How a ‘pay what you wish’ tour company became a $1 million business


It’s summer. Time to pack your stuff and explore the world outside your home.

While traveling can strain your budget, the travel agency Free Tours by Foot offers a price you can definitely afford and has tours across New York, Philadelphia, Berlin and other eight cities. It also turns out to be a $1 million business, though it boosts its bottom line by offering some private tours with set fees.

Pay-What-You-Wish can be a million-dollar business model

“Will it surprise you if I tell you we’re standing on the graveyard now?” Mary H. asked a group of tourists on the northwest corner of Washington Square Park in New York City this past April. In the next two hours of the West Village ghost haunting tour, she showed them historic haunts, telling stories of political intrigue, disease and murder.

Twenty-four tourists from Chicago, Pittsburg, the United Kingdom, France and New York were attracted not only by the novel theme.

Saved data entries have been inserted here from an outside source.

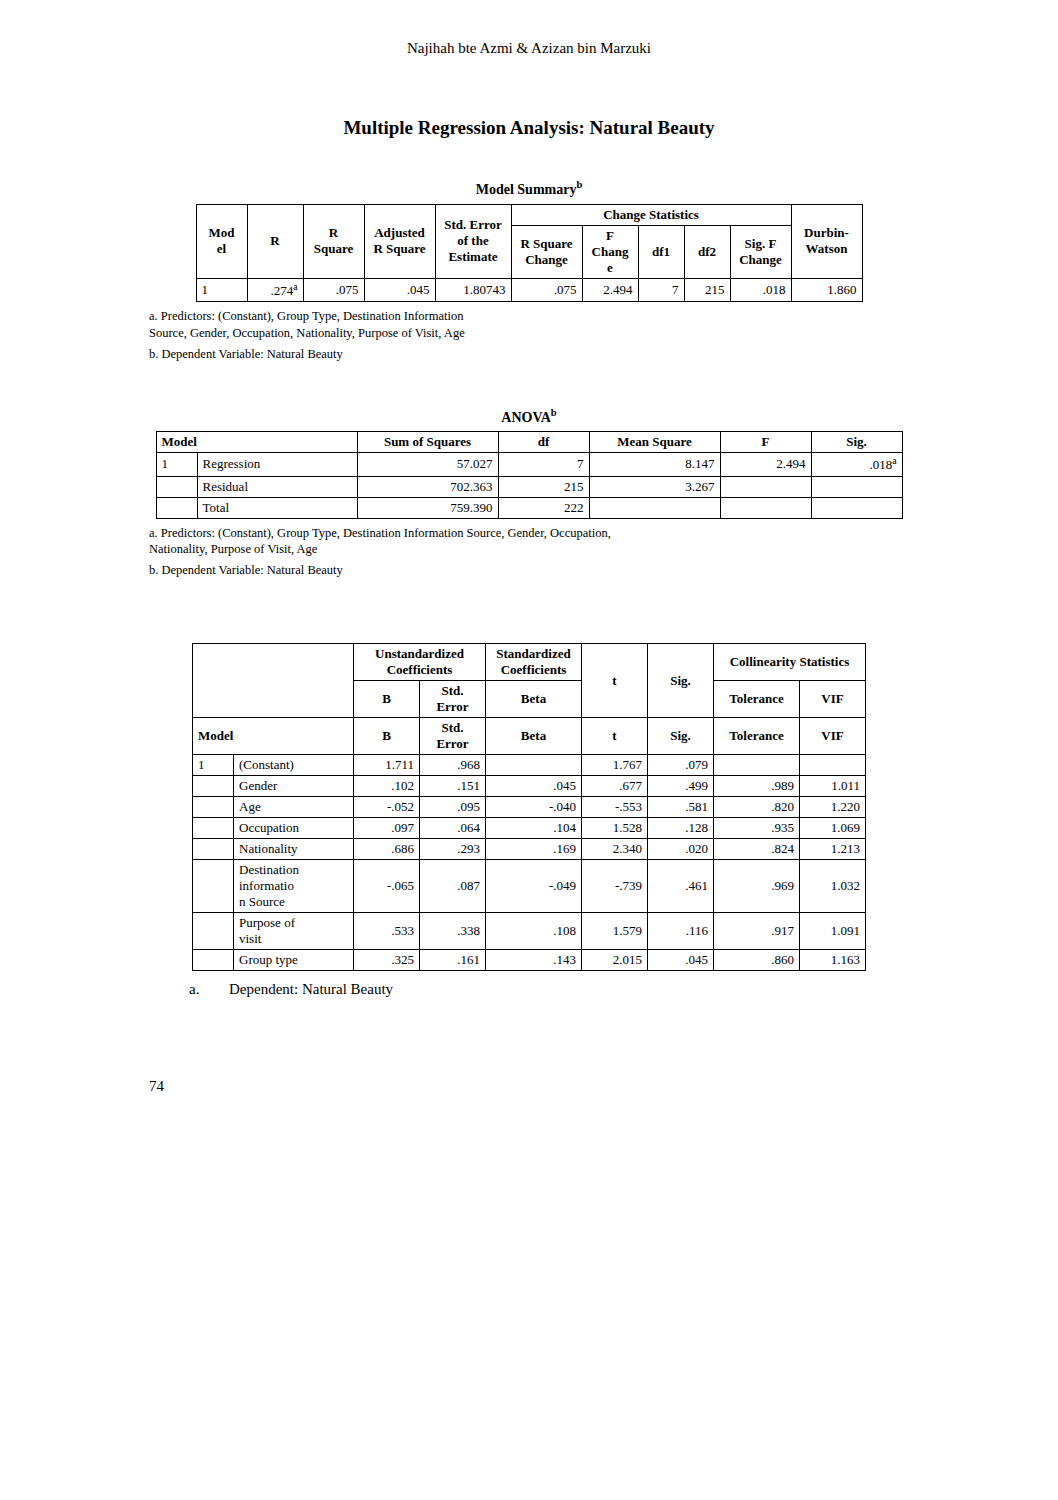Najihah bte Azmi & Azizan bin Marzuki
Multiple Regression Analysis: Natural Beauty
Model Summaryb
| Mod el | R | R Square | Adjusted R Square | Std. Error of the Estimate | Change Statistics | Durbin- Watson |
| --- | --- | --- | --- | --- | --- | --- |
| R Square Change | F Chang e | df1 | df2 | Sig. F Change |
| 1 | .274 a | .075 | .045 | 1.80743 | .075 | 2.494 | 7 | 215 | .018 | 1.860 |
a. Predictors: (Constant), Group Type, Destination Information
Source, Gender, Occupation, Nationality, Purpose of Visit, Age
b. Dependent Variable: Natural Beauty
ANOVAb
| Model | Sum of Squares | df | Mean Square | F | Sig. |
| --- | --- | --- | --- | --- | --- |
| 1 | Regression | 57.027 | 7 | 8.147 | 2.494 | .018 a |
| | Residual | 702.363 | 215 | 3.267 | | |
| | Total | 759.390 | 222 | | | |
a. Predictors: (Constant), Group Type, Destination Information Source, Gender, Occupation,
Nationality, Purpose of Visit, Age
b. Dependent Variable: Natural Beauty
| | Unstandardized Coefficients | Standardized Coefficients | t | Sig. | Collinearity Statistics |
| --- | --- | --- | --- | --- | --- |
| B | Std. Error | Tolerance | VIF |
| Beta |
| Model | B | Std. Error | Beta | t | Sig. | Tolerance | VIF |
| 1 | (Constant) | 1.711 | .968 | | 1.767 | .079 | | |
| | Gender | .102 | .151 | .045 | .677 | .499 | .989 | 1.011 |
| | Age | -.052 | .095 | -.040 | -.553 | .581 | .820 | 1.220 |
| | Occupation | .097 | .064 | .104 | 1.528 | .128 | .935 | 1.069 |
| | Nationality | .686 | .293 | .169 | 2.340 | .020 | .824 | 1.213 |
| | Destination informatio n Source | -.065 | .087 | -.049 | -.739 | .461 | .969 | 1.032 |
| | Purpose of visit | .533 | .338 | .108 | 1.579 | .116 | .917 | 1.091 |
| | Group type | .325 | .161 | .143 | 2.015 | .045 | .860 | 1.163 |
a. Dependent: Natural Beauty
74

They learned about Free Tours by Foot from Google by searching “walking tours,” or on TripAdvisor, where it received 5,293 reviews of five stars and ranks first among all outdoor activities in New York. They joined it without charge until the end of the tour, when they could decide how much they wanted to pay.

The pay-what-you-wish model first became popular in Europe among backpackers, who usually travel on a budget. Without any upfront fee, the tour aims to be affordable to everyone. Stephen Pickhardt, a tour guide leading ghost tours in DC, expanded the model to include traditional walking tours and food tours, as well as ghost tours since 2007.

Mary tells stories about the house during the ghost-haunting tour on a Saturday night.

Now the company runs free tours in New York, Philadelphia, Boston, Los Angeles and even Berlin. Without any offices, Pickhardt describes it as an online business where everyone works from home; instead of employees, there are independent contractors—like Mary, who gained the tour guide license after passing a test of 150 questions about history, culture and geography.

“Honestly, when I first started, I didn’t think the pay-what-you-like model is sustainable. I wasn’t sure,” Pickhardt said. He worried people who signed up would simply not show up because there is no upfront fee. Gradually, he identified a plan to limit the number of sign-ups, depending on where and when the tour is. For Mary’s Greenwich tour, Pickhardt said the target number is 18, because the sidewalks are narrow. “We found the guide got paid better if the group was smaller.”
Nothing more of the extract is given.